As you can imagine, eyebrows were raised in the Database Management and Data Architecture camps. The battle lines were drawn. I know that I have seen similar maneuvers over my 20+ years of data management experience. Let’s see… Here is what you usually hear, “We need this data quick and have no time to model in the project plan.” or “Only a few people will use this, and it’s only temporary.”
What I discovered over the past few weeks of meetings was that sometimes something that is wrong can indeed be right. People that know me will say that I am not the typical data cop. My approach is more like that of an arbitrator or counselor. I would rather hear out the pro’s and con’s and make my design decision based on the evidence at-hand. I must admit I went into this process with the preconceived notion that “no way in hell would we be doing this” attitude.
So, what was the fate of this piece of legacy data? We did model it as a single entity mirroring the flat file structure. We did apply several of our standards to the design. The data was profiled. Domains were applied when known, class words assigned, and if a column existed in our databases, the modeled column was given the same name. Unknown data was given a “text” class word. Metadata was enhanced through UDPs that allowed us to link the database column to the legacy file, field and datatype. Descriptions prominently reflected that the data was sequestered with limited use within the enterprise.
Perhaps the most important decision made during this process was establishing the data governance of the table. It will exist for a limited time after which it will be deleted. Columns can not be exposed on production reports and displays. Columns can not be used in production computations and formulas. ETL and end user reporting standards reflect the limited, non-production use of the data and treating it as sequestered.
The primary business users of this data perform analytics for the corporation. They made a sound case that they needed to spend a few months analyzing and mining the data in the file to determine its value in an analytical environment. They are using analytical tools and processes; something that would have been nearly impossible with a flat file structure. I think this design effort is a good example of aligning IT with the business. The team came up with a viable solution to facilitate this analysis while maintaining the integrity of the enterprise’s data design.

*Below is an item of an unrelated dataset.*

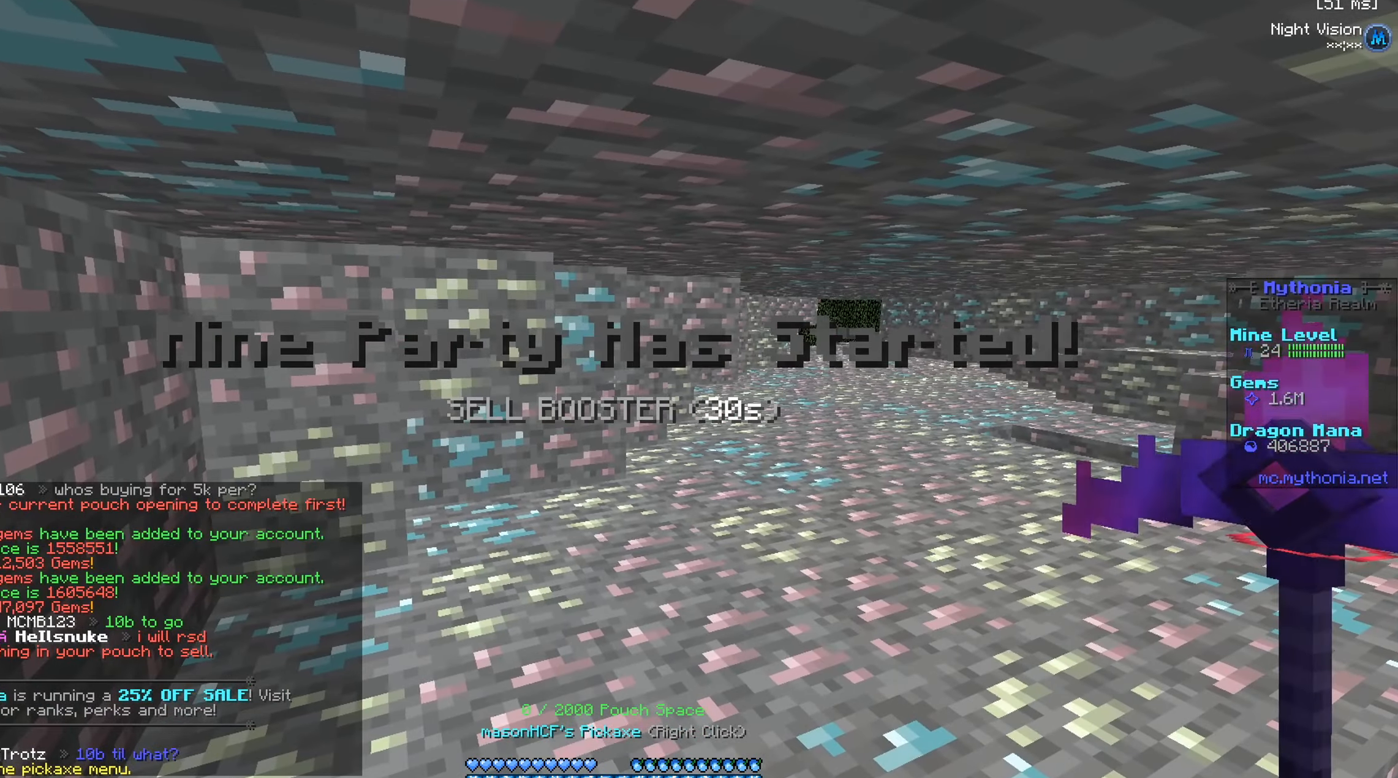
{"keys": [], "mouse": [], "events": []}
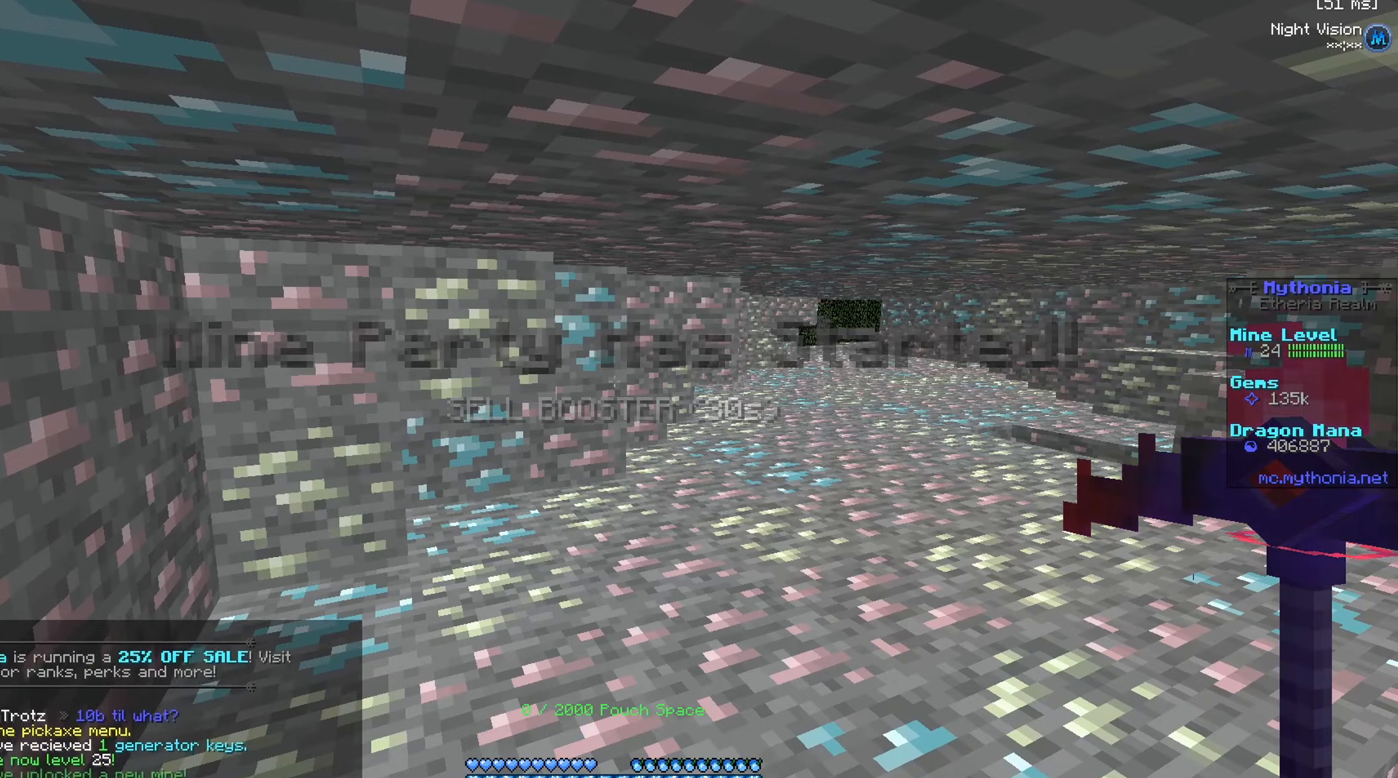
{"keys": [], "mouse": [], "events": []}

Looking ahead, the agreed upon approach is to model data elements “discovered” to be of good quality and having analytical value to the enterprise into appropriate entities within the data warehouse. The moral of this story is that sometimes the wrong thing to do becomes the right thing to do. As data professionals, we need to “stick to our guns” to safeguard the soundness of our database designs. At the same time, we need to open ourselves up to exceptional conditions that benefit the enterprise as a whole. For this to be successful, we need to implement data governance that can flex some at the same time it governs with sound principles and standards.